_Data entries_.
------------------------------

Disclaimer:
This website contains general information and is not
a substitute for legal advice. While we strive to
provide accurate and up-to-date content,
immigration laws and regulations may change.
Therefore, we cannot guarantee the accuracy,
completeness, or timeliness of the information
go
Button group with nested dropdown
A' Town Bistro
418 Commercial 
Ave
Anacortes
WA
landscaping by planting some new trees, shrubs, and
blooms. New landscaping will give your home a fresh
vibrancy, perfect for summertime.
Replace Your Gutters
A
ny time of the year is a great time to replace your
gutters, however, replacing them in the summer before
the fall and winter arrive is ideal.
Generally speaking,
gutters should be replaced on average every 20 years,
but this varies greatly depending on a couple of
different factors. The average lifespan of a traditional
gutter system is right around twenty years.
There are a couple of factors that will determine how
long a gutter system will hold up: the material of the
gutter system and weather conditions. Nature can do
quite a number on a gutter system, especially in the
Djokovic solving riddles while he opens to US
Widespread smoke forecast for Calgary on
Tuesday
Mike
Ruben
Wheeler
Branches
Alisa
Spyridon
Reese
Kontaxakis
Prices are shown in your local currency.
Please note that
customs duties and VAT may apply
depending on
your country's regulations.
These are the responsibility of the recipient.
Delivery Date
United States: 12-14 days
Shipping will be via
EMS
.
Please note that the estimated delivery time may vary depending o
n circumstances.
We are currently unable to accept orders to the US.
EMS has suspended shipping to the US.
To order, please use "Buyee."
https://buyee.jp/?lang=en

------------------------------

_Exercise directions_. Say how many lines of the preceding data include the word "factors". The number is the whole answer.

_Answer for the task_. 2